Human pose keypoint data
+++++

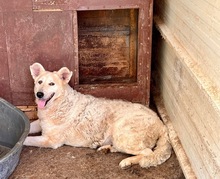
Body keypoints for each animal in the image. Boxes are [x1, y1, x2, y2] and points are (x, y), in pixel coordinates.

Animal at [24, 62, 172, 169]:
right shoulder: (40, 123)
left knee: (147, 153)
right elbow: (29, 127)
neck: (58, 104)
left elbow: (27, 140)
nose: (39, 94)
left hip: (122, 134)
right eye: (39, 82)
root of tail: (161, 123)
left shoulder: (50, 141)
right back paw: (106, 148)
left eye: (51, 84)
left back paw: (127, 161)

+++++

INSTRUCTIONS FOR THE TASK: Each record above needs to be transcribed word for word, with its pictures omitted.

EXPECTED OUTPUT:
Body keypoints for each animal in the image. Boxes are [x1, y1, x2, y2] and points are (x, y), in pixel coordinates.

Animal at [24, 62, 172, 169]:
right shoulder: (40, 123)
left knee: (147, 153)
right elbow: (29, 127)
neck: (58, 104)
left elbow: (27, 140)
nose: (39, 94)
left hip: (122, 134)
right eye: (39, 82)
root of tail: (161, 123)
left shoulder: (50, 141)
right back paw: (106, 148)
left eye: (51, 84)
left back paw: (127, 161)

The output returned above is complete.